Friday, 5 September 2008

Ramadhans Past 1

In many literature about Islam, Ramadhan is a month that should be awaited by Muslims. But as a child, I found that a little difficult to fathom. What, not eating and drinking something to look forward to?

Looking back, I can only imagine how my mother must have toiled to make us not eat at the stipulated time and to eat at other times. I remember having difficulty waking up for the pre-dawn meal; the sahur. And my other siblings were just as difficult. So, imagine my mother having to wake up four or five or even six (as the years passed by) sleepy heads. The boys were worse. One of my brothers, when told of how difficult it was to wake him up the night before, would say: 'Kalau tak bangun juga, cubit; kalau tak juga, sepak; kalau tak juga, simbah air.' Hmm!

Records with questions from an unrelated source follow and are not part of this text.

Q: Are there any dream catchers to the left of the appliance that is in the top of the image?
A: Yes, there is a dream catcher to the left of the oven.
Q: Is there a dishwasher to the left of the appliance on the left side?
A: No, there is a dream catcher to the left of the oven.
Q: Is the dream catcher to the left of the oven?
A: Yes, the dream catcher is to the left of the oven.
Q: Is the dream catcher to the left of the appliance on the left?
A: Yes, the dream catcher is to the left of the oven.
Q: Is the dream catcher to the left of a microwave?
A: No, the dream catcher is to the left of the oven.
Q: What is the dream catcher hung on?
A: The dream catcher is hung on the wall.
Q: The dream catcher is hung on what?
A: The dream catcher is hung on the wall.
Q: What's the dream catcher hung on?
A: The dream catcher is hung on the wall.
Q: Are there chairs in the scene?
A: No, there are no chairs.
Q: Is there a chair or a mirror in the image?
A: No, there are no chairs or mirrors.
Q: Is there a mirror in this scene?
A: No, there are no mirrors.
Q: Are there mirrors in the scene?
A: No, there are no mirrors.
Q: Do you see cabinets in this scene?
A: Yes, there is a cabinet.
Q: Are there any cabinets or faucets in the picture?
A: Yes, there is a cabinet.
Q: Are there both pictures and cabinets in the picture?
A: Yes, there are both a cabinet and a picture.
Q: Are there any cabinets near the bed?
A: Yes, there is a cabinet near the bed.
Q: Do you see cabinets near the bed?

Waking us up was one thing, getting us to eat in the wee hours of the morning, with our senses hardly in place was another. So, went the coaxing, which would lead to threats: "Makan cepat, nanti imsak." Or "Baik makan sikit, nanti tak sakit perut." Or simply, "Makan." One of my sisters, Y, had always wanted to fast, but since she was so young still, my mother discouraged her from fasting. But Y would be unhappy if not woken up for sahur. What she did was, if she missed sahur, she would have her own, at anytime she woke up, at 6 or 7, and start fasting from that moment on. Such was her dedication. I on the other hand, would have been too happy to be prohibited from fasting.

At school, we would feel proud in fasting. We wouldn't , of course admit to friends how difficult it was to get up for sahur, that we 'almost' broke our fast, or that we cheated. We were strong, full of iman and not grumpy. But oh, yes, we were grumpy. Or was it just me? For me, it was most difficult about a couple of hours to berbuka time. So, my parents would suggest chores or revision to do to while away the time. My mother never tolerated us taking long afternoon naps. I'm thankful to her for that now.

We were expected to lend a hand in preparing for the berbuka, even when we had a helper. It could be anything -- laying the table, preparing the drinks, taking care of the younger brothers and sisters (which is specially dedicated to those who broke their fast). It was a most detested kind of chore, for me. Another sister, I, would always prepare the drinks. The usual was cincau, lychee, sirap selasih, bandung and leng chi kang. She somehow would manage to forget that she was fasting and 'absentmindedly' taste the drink that she was preparing. Every Ramadhan. That would of course spark an all-important argument among us of whether I did it deliberately, or out of amnesia.

Berbuka... feast time. We would have the radio on several minutes before breaking fast time, as a guide of sorts. There would be Quranic recitation, for more or less five minutes, which would signal all food should be ready to be brought to the table. And before the azan there would be a paticular music played, for a couple of minutes or so, which indicated all should be present at the table. For us children, that indicated the time to pile up food on our plates. I don't remember being reprimanded severely for doing that, but my mother would just say "Boleh habis ke?" Or "Jangan ambil banyak sangat lah". True enough, after the fist few mouthfuls, we would try to secretly put back the kuih in the serving plate. Then, my mother would say, "Tengok? Kan tak habis?"

When the azan came on, it was glorious time. Everything tasted so good. But sometimes we children would go overboard and became too full and that spoiled it.

How noisy we were; and in retrospect, how much fun. There must have been spills and squabbles, though. I cannot really remember.

These days, it is so difficult for us to meet and break fast together anymore. How I cherish those memories of Ramadhan on Tapioca Hill, Kuantan.